The Swiss film producer Walter Saxer made his first trip to the Amazonian jungle in Peru in 1977. He worked there for five years as the lead production manager for Werner Herzog’s Fitzcarraldo, which is well-known today for its troubled production history. As Saxer maneuvered the film’s heavy logistical demands—which included transporting a 320-ton steamship over a hill—he often had to cross a checkpoint at Sepa, an unorthodox penal colony along the Urubamba River.
Unlike in most prisons, Sepa’s 245 inmates lived in the open air, each allotted their own piece of land. Five years after Fitzcarraldo’s completion, in 1987, Saxer returned to Peru to make a documentary about Sepa and its residents, his sole effort as a director. The film sat in a closet for over 30 years before it was finally shown to the public, receiving a brief North American theatrical tour in October 2022.
In spite of its long-delayed release, this mesmerizing work remains timely and illustrative both for its subject matter and its mastery of documentary practice. It begins with disturbing news footage of the deadly March 1984 riots at El Sexto prison in Lima. We learn that severe overcrowding is the norm in Lima’s prisons — Lurigancho, for example, held over 7,000 inmates at the time of filming, despite only having a capacity for 1,500. The jail’s faceless concrete blocks gradually give way to an areal view of Peru’s vast jungle as the camera transports us to Sepa.
The warden, Don Elias, an easygoing man who refers to the prisoners as “Mis Ángelitos,” explains that Sepa covers 36,000 hectares of land, enough to house Peru’s entire prison population. When things heat up at Sexto or Lurigancho, prisoners are selected at random and sent to the outdoor penal colony. “How is the rehabilitation of inmates possible in prisons that are so overcrowded?” Elias asks. “If the prisons in Lima were…not the human sardine cans that they are, we wouldn’t have these problems.” The rest of the documentary makes a strong case that the effectiveness of prison rehabilitation is inextricable from the conditions of the prison itself.
Saxer understands our instinctive need to create a division between us—law-abiding citizens—and them — dangerous criminals. In the opening image, we see a tattooed prisoner looking directly at the camera. We hear Saxer speak in an uncomfortable voiceover (written by Peruvian novelist Mario Vargas Llosa) as if the prisoner weren’t standing there looking at us: “Why is he here?…All we know is that he is an ordinary prisoner.” In this way, Saxer addresses head-on our impulse to judge an inmate before we’ve learned the facts of their story, to objectify him as if he’s not only left mainstream society but the broader community of mankind itself.
Throughout the film, Saxer introduces each prisoner in a similar way. They speak directly to the camera and give us their name, nickname, crime, and sentence—the basic facts which might ordinarily be all we need to form an opinion. But those assumptions start to dissolve as we follow the different lives they lead: a farmer who lives with his children and was acquitted of his crime but still incarcerated; a garrulous, wild-mustached American who builds a home for himself where he intends to live at the end of his sentence; a young man with scars from his torture at the hands of Lurigancho prison officers.

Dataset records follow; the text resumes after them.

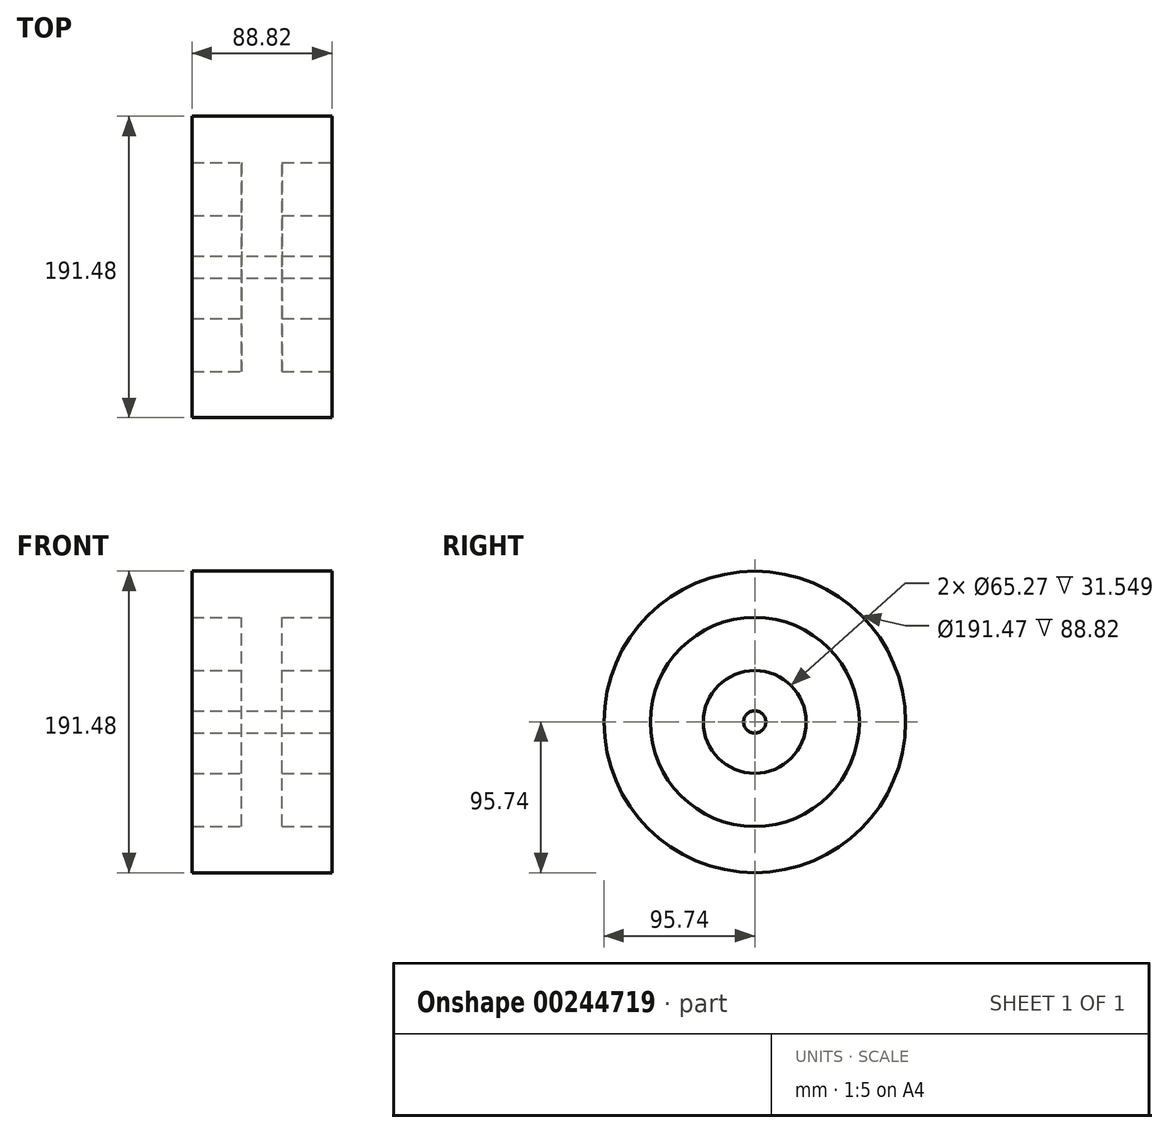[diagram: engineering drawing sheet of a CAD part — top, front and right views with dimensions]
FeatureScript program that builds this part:
annotation { "Feature Type Name" : "Feature", "Feature Type Description" : "" }
export const myFeature = defineFeature(function(context is Context, id is Id, definition is map)
    precondition{}
    {
        {
            var Q0;
            Q0=qCreatedBy(makeId("Front.planeOp"),FACE);
            var sketch = newSketch(context, id + "F0", { "sketchPlane" : qUnion([Q0])});
            skLineSegment(sketch, "E0", {"start": v(-164.9, 0) * mm, "end": v(167.46, 0) * mm, "construction": true});
            skLineSegment(sketch, "E1", {"start": v(-44.4, 95.74) * mm, "end": v(44.4, 95.74) * mm});
            skLineSegment(sketch, "E2", {"start": v(44.4, 95.74) * mm, "end": v(44.4, 66.36) * mm});
            skLineSegment(sketch, "E3", {"start": v(44.4, 66.36) * mm, "end": v(12.86, 66.36) * mm});
            skLineSegment(sketch, "E4", {"start": v(12.86, 66.36) * mm, "end": v(12.86, 32.64) * mm});
            skLineSegment(sketch, "E5", {"start": v(12.86, 32.64) * mm, "end": v(44.4, 32.64) * mm});
            skLineSegment(sketch, "E6", {"start": v(44.4, 32.64) * mm, "end": v(44.4, 7.07) * mm});
            skLineSegment(sketch, "E7", {"start": v(44.4, 7.07) * mm, "end": v(-44.4, 7.07) * mm});
            skLineSegment(sketch, "E8", {"start": v(-44.4, 7.07) * mm, "end": v(-44.4, 32.64) * mm});
            skLineSegment(sketch, "E9", {"start": v(-44.4, 32.64) * mm, "end": v(-12.86, 32.64) * mm});
            skLineSegment(sketch, "E10", {"start": v(-12.86, 32.64) * mm, "end": v(-12.86, 66.36) * mm});
            skLineSegment(sketch, "E11", {"start": v(-12.86, 66.36) * mm, "end": v(-44.4, 66.36) * mm});
            skLineSegment(sketch, "E12", {"start": v(-44.4, 66.36) * mm, "end": v(-44.4, 95.74) * mm});
            skLineSegment(sketch, "E13", {"start": v(0, 0) * mm, "end": v(0, 134.9) * mm, "construction": true});
            skSolve(sketch);
        }
        {
            var Q0;
            Q0=sQuery(id+"F0.wireOp",EDGE,"E11");
            var Q1;
            Q1=sQuery(id+"F0.wireOp",EDGE,"E5");
            var Q2;
            Q2=sQuery(id+"F0.wireOp",EDGE,"E10");
            var Q3;
            Q3=sQuery(id+"F0.wireOp",EDGE,"E12");
            var Q4;
            Q4=sQuery(id+"F0.wireOp",EDGE,"E1");
            var Q5;
            Q5=sQuery(id+"F0.wireOp",EDGE,"E9");
            var Q6;
            Q6=sQuery(id+"F0.wireOp",EDGE,"E6");
            var Q7;
            Q7=sQuery(id+"F0.wireOp",EDGE,"E3");
            var Q8;
            Q8=sQuery(id+"F0.wireOp",EDGE,"E7");
            var Q9;
            Q9=sQuery(id+"F0.wireOp",EDGE,"E8");
            var Q10;
            Q10=sQuery(id+"F0.wireOp",EDGE,"E4");
            var Q11;
            Q11=sQuery(id+"F0.wireOp",EDGE,"E2");
            var Q12;
            Q12=sQuery(id+"F0.wireOp",EDGE,"E0");
            revolve(context, id + "F1", {"bodyType" : ToolBodyType.SURFACE, "surfaceEntities" : qUnion([Q0, Q1, Q2, Q3, Q4, Q5, Q6, Q7, Q8, Q9, Q10, Q11]), "axis" : qUnion([Q12]), "revolveType" : RevolveType.FULL});
        }
    });
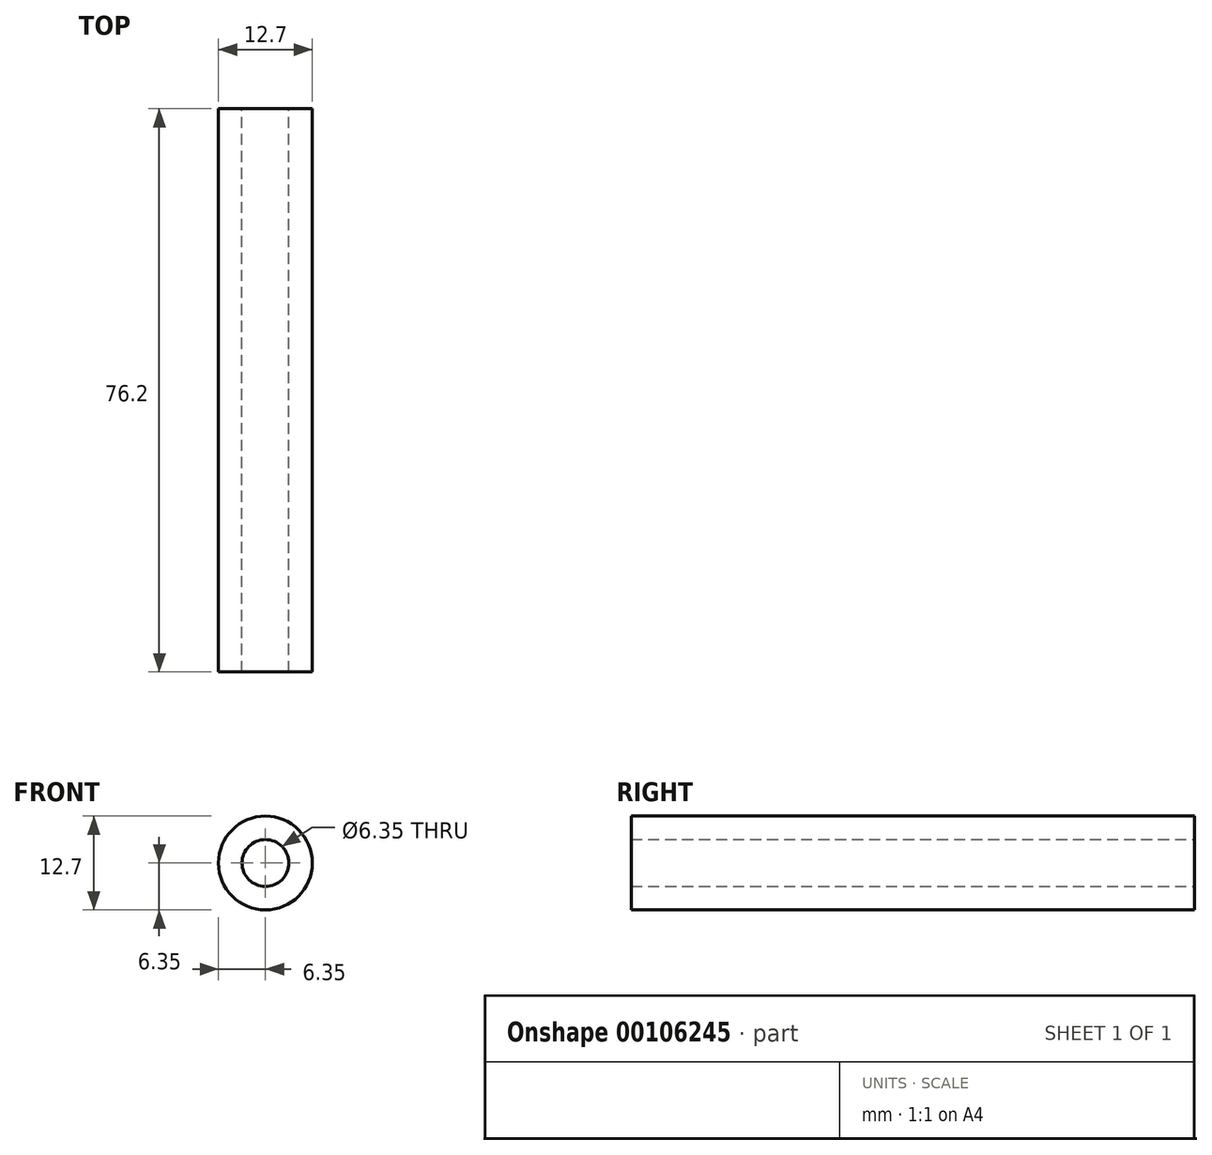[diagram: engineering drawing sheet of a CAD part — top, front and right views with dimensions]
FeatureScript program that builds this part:
annotation { "Feature Type Name" : "Feature", "Feature Type Description" : "" }
export const myFeature = defineFeature(function(context is Context, id is Id, definition is map)
    precondition{}
    {
        {
            var Q0;
            Q0=qCreatedBy(makeId("Front.planeOp"),FACE);
            var sketch = newSketch(context, id + "F0", { "sketchPlane" : qUnion([Q0])});
            skCircle(sketch, "E0", {"center": v(0, 0) * mm, "radius": 6.35 * mm});
            skCircle(sketch, "E1", {"center": v(0, 0) * mm, "radius": 3.18 * mm});
            skSolve(sketch);
        }
        {
            var Q0;
            Q0=makeQuery(id+"F0.imprint","IMPRINT",FACE,{"disambiguationData":[TD([[makeQuery(id+"F0.imprint","IMPRINT",EDGE,{"derivedFrom":sQuery(id+"F0.wireOp",EDGE,"E0")}),1.0]])]});
            extrude(context, id + "F1", {"entities" : qUnion([Q0]), "depth" : 76.2 * mm});
        }
    });
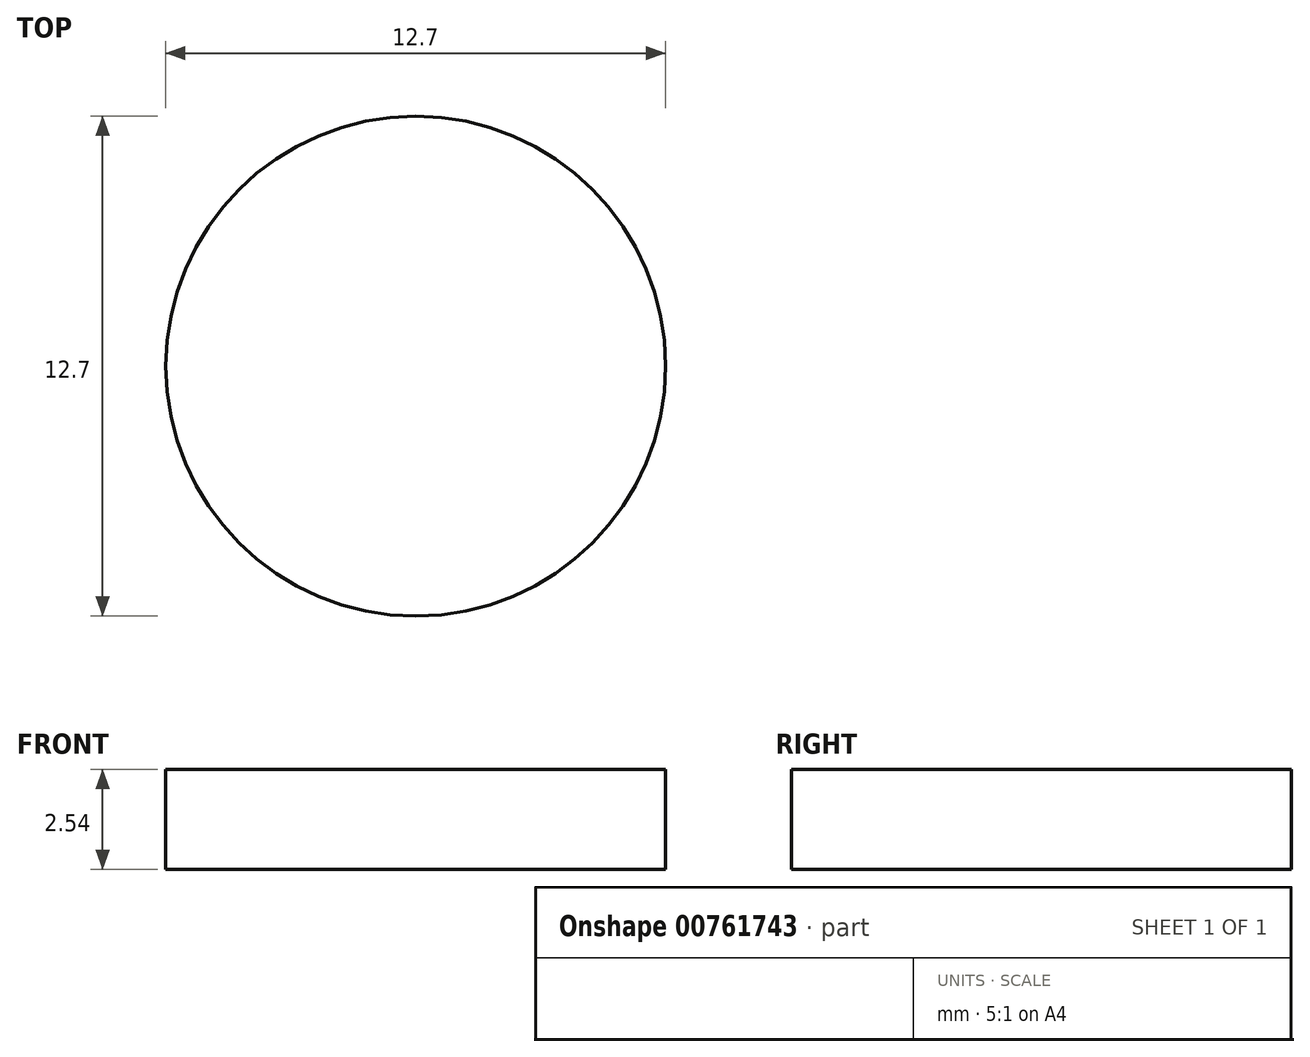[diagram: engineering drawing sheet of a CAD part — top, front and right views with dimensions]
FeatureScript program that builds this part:
annotation { "Feature Type Name" : "Feature", "Feature Type Description" : "" }
export const myFeature = defineFeature(function(context is Context, id is Id, definition is map)
    precondition{}
    {
        {
            var Q0;
            Q0=qCreatedBy(makeId("Top.planeOp"),FACE);
            var sketch = newSketch(context, id + "F0", { "sketchPlane" : qUnion([Q0])});
            skCircle(sketch, "E0", {"center": v(-39.9, 27.37) * mm, "radius": 6.35 * mm});
            skSolve(sketch);
        }
        {
            var Q0;
            Q0=makeQuery(id+"F0.imprint","IMPRINT",FACE,{"disambiguationData":[TD([[makeQuery(id+"F0.imprint","IMPRINT",EDGE,{"derivedFrom":sQuery(id+"F0.wireOp",EDGE,"E0")}),1.0]])]});
            extrude(context, id + "F1", {"entities" : qUnion([Q0]), "depth" : 2.54 * mm, "offsetDistance" : 25.4 * mm});
        }
    });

We find ourselves forgetting their crimes and getting lost in their day-to-day environment, their personalities, and the pieces of their lives that are far removed from their crimes yet no less valid. The film’s beautifully rendered sound design further immerses us, surrounding us with the rain, the calls of roosters, the snorting of pigs, and the chirping of birds.
Sepa is not a paradise — as one inmate says, “It’s still a prison.” Because of corruption in Peru’s legal system, release papers often get lost. Many of Sepa’s inmates remain months and sometimes years past the completion of their sentences, stuck there in indefinite purgatory. This adds to the film’s dreamlike quality so that we wonder if this abandoned piece of the jungle where prisoners lived like freemen even really existed.
Sepa has been closed since 1993, but prisoners continue to suffer from overcrowding all over the world. We see that in the recent deaths of 39 people in a Ciudad Juarez migrant detention center. Those searching for ways to mitigate this crisis, or even just feel a little closer to the lives of incarcerated people, might find a good starting point in the improbable experiment that Saxer so beautifully captures.
What academic subjects would this film be suitable for?
It would be suitable for film studies departments, specifically looking at documentary practice — how documentary filmmakers approach their subjects. It would also be worthwhile for any academic subject to look at the literature on incarceration, also social science, and 20th Century History.
What public library shelves would this title be on?
Documentary, Latin American History, Criminal Justice.
What kind of film collection would this title be suitable for?
It would fit well not just with those studying criminal justice and prison psychology but for film and, especially, Werner Herzog enthusiasts, it would be a nice companion piece to Fitzcarraldo, showing a completely different but complementary side to the part of the world where that movie was famously made.